Management and Organization Review (MOR) is announcing a renewed initiative that seeks to attract and publish research embodying engaged indigenous scholarship in the context of transforming economies. Tsui (Reference Tsui2004: 501) defines ‘indigenous research’ as ‘scientific studies of local phenomena using local language, local subjects, and locally meaningful constructs, with the aim to test or build theories that can explain and predict . . . phenomena in the local social cultural context’. By scientific studies, she emphasizes the need for high-quality indigenous research as judged by the scientific community.
This scientific community is not monolithic. The Editors of MOR believe that management and organization science scholarship may suffer from perpetuating and replication of western, especially an American brand, of management and organization theories to management and organization phenomena in China and all other transforming economies. While this imitation is understandable and commonsensical for newly emerging research communities striving to learn and gain legitimacy, it can have the unintended consequence of stifling diversity and innovation in management knowledge. To counteract this tendency, MOR seeks to encourage heterogeneity by developing indigenous management theories, methods, and institutions that are sensitive to local contexts.
Engaged Indigenous Scholarship is critically important for the development of management knowledge that expresses and celebrates the unique contexts and settings of different countries and regions. It also provides indigenous scholars a career strategy for building on their strengths because it focuses on studying topics whose origins and meanings arise from the local cultures and contexts that they know best and to which they have direct access. This is a central founding objective of the International Association for Chinese Management Research, and its journal, Management and Organization Review.
Engaged Indigenous Scholarship provides a constructive way to undertake original contextual management and organization research. As discussed on this website, Engaged Indigenous Scholarship is a participative form of research that incorporates the views of key stakeholders (academics, practitioners, policy makers) to understand a complex problem in its particular context (Van de Ven, Reference Van de Ven and Jing2012). By definition, stakeholders are participants who have different stakes or interests in a study topic, and therefore know the indigenous values and local circumstances of the specific context being studied. By exploiting differences in the viewpoints of these key stakeholders, Engaged Indigenous Scholarship produces knowledge that is more penetrating, comprehensive, and insightful.

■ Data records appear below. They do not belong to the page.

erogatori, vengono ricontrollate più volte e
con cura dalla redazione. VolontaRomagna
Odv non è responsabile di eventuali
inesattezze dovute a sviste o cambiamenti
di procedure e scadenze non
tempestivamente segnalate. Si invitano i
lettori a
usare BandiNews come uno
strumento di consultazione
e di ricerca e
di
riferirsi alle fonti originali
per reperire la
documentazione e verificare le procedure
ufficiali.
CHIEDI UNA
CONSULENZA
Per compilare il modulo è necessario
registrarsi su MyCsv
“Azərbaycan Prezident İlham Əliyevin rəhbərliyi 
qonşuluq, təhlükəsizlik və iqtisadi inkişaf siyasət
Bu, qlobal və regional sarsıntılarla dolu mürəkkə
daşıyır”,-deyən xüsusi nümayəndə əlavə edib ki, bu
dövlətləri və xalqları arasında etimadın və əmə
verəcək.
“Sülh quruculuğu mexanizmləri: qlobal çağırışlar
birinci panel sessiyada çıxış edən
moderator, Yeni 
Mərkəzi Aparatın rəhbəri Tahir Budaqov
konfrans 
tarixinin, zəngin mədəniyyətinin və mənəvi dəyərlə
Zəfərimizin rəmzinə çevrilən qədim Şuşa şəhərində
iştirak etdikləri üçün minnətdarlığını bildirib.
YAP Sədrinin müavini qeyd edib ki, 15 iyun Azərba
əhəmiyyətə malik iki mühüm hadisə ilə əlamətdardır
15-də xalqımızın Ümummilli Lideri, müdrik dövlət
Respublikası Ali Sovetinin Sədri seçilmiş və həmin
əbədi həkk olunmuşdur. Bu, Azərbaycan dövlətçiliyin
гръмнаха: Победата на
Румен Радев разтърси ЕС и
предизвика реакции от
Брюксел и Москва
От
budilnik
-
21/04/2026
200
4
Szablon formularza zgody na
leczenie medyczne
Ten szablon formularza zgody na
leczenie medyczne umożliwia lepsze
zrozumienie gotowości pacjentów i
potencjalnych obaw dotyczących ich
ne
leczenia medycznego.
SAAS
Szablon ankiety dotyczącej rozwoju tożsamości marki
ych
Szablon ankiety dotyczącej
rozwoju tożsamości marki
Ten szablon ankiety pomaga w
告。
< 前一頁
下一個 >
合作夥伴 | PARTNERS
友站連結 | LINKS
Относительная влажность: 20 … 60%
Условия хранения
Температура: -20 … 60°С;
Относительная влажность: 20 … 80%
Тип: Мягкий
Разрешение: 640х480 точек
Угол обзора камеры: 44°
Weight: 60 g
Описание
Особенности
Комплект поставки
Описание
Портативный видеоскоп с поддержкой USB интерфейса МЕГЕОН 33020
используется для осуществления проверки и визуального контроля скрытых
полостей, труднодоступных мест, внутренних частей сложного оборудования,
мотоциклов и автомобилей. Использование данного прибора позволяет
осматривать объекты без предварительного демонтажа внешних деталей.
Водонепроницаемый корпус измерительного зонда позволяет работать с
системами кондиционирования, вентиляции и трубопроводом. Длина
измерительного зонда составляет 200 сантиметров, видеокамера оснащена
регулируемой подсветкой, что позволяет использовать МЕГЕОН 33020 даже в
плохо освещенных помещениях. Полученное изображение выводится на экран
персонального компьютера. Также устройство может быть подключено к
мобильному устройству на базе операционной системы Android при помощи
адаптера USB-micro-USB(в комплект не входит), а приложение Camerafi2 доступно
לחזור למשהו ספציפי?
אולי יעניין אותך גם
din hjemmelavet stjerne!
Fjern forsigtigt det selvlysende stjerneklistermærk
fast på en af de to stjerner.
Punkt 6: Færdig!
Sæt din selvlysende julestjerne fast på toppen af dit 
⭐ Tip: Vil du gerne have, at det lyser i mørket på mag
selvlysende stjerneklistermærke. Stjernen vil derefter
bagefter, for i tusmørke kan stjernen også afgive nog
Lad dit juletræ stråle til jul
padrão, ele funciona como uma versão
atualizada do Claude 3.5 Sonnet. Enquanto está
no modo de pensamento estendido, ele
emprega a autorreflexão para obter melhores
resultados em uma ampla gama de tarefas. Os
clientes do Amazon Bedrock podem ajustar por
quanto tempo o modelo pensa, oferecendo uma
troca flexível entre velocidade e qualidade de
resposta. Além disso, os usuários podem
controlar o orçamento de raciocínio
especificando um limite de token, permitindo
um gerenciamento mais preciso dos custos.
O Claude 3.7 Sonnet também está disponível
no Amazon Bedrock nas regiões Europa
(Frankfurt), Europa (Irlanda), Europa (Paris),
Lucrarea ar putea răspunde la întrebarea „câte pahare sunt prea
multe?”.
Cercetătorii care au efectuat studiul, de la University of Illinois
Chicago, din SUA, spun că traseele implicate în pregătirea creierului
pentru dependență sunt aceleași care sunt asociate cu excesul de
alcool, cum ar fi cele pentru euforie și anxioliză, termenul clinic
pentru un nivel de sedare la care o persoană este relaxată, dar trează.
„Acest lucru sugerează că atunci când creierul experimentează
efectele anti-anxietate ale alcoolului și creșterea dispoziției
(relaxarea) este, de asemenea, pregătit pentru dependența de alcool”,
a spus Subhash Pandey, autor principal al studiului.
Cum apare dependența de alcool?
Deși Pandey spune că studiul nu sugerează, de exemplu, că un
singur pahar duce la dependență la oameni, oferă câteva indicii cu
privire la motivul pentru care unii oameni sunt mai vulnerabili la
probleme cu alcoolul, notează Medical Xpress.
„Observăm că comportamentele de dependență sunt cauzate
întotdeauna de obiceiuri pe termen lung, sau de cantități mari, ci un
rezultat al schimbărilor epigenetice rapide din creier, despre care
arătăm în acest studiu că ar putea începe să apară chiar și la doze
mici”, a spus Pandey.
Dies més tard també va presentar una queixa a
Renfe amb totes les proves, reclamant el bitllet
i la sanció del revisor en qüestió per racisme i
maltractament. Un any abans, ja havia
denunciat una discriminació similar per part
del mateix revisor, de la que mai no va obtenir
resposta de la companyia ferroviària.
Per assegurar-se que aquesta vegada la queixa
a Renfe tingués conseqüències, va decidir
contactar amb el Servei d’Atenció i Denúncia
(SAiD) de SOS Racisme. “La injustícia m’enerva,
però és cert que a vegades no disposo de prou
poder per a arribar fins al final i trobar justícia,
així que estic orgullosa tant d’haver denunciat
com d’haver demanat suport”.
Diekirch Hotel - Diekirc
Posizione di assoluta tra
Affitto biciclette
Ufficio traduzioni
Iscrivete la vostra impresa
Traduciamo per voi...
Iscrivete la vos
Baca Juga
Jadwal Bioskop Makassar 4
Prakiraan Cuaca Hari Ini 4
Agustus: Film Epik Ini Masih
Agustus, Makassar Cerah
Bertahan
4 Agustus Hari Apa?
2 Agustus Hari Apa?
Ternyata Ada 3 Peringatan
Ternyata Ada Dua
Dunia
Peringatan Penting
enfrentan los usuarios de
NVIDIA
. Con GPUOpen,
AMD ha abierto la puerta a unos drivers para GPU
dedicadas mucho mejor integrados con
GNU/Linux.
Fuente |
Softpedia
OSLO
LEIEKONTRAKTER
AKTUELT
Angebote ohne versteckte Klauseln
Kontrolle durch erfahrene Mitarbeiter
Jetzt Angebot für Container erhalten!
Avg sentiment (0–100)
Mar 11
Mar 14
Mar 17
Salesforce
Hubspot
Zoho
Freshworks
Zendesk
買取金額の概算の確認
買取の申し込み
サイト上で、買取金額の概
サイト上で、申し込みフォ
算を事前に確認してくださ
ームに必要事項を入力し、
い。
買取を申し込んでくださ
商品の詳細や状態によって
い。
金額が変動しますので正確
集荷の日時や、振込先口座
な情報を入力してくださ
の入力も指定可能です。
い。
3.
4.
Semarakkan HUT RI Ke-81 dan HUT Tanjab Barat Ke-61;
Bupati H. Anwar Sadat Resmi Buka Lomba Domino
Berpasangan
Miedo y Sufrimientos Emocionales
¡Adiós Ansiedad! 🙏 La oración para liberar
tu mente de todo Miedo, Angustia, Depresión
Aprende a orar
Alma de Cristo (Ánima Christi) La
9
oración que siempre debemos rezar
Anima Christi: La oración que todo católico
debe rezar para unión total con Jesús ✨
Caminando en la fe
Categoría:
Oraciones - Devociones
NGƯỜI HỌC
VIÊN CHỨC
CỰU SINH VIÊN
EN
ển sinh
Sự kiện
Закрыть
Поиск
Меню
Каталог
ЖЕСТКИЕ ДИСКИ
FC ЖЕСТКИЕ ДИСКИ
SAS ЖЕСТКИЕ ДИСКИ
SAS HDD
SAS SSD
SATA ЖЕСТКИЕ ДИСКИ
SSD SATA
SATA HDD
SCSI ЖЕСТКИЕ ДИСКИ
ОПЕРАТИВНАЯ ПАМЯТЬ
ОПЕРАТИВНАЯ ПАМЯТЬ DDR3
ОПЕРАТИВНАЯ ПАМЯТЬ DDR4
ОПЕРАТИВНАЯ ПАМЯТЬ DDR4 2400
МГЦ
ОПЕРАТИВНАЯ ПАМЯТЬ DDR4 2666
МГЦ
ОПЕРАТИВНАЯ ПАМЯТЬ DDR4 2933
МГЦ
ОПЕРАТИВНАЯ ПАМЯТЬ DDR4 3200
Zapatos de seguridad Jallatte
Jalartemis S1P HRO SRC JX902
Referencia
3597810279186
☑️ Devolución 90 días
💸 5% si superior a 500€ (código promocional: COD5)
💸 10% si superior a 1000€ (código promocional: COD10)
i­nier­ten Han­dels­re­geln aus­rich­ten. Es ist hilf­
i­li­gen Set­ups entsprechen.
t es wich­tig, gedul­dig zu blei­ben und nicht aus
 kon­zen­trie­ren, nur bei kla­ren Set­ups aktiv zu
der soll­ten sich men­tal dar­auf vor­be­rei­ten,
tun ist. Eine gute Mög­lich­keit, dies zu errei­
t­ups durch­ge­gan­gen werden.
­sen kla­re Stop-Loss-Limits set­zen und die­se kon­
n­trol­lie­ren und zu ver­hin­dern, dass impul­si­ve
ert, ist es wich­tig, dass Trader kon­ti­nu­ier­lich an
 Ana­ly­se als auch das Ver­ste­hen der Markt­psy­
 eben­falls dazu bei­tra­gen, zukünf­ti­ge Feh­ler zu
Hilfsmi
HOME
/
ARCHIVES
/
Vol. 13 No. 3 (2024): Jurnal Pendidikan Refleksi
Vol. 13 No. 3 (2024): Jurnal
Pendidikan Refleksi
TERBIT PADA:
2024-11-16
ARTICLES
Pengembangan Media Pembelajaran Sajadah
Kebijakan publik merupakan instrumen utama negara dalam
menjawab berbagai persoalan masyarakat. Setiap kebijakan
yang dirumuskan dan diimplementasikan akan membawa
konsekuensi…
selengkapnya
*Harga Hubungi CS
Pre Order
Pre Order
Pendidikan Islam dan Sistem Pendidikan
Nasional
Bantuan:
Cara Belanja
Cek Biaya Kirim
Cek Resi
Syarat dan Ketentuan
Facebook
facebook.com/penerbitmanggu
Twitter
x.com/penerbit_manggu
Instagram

Engaged Indigenous Scholarship entails a fundamental shift in how we as researchers define our relationships with the topics being studied and the stakeholders (other researchers, students, and practitioners) in the indigenous communities being studied. It begins with the recognition that we often study topics or problems that exceed the limits of our individual capabilities. Because each of us is a product of a certain history, culture, and disciplinary training, we inevitably examine a topic or issue from a limited conceptual lens. We can understand these topics better if we step outside of ourselves and engage other relevant stakeholders in research problem formulation, theory building, research design, and communicating and applying research findings. These forms of engagement require researchers to participate in a collective learning process and to become reflexively aware of whose perspectives and interests are manifested and served in a study. Engagement entails humility in recognizing one's own limitations and profound respect for other kinds of knowledge producers.
This renewed initiative of MOR seeks to attract and feature empirical studies of indigenous phenomena related to management and organizations in transforming economies. MOR welcomes exploratory studies of new, emerging and/or poorly understood indigenous issues that require abductive reasoning and creative hunches rather than testing deductive hypotheses. Data on indigenous phenomena can come from any source, including qualitative and quantitative data from experiments, case studies, field surveys, and ethnographies.
The Deputy Editor leading this initiative is Professor Emeritus Andrew Van de Ven at the University of Minnesota.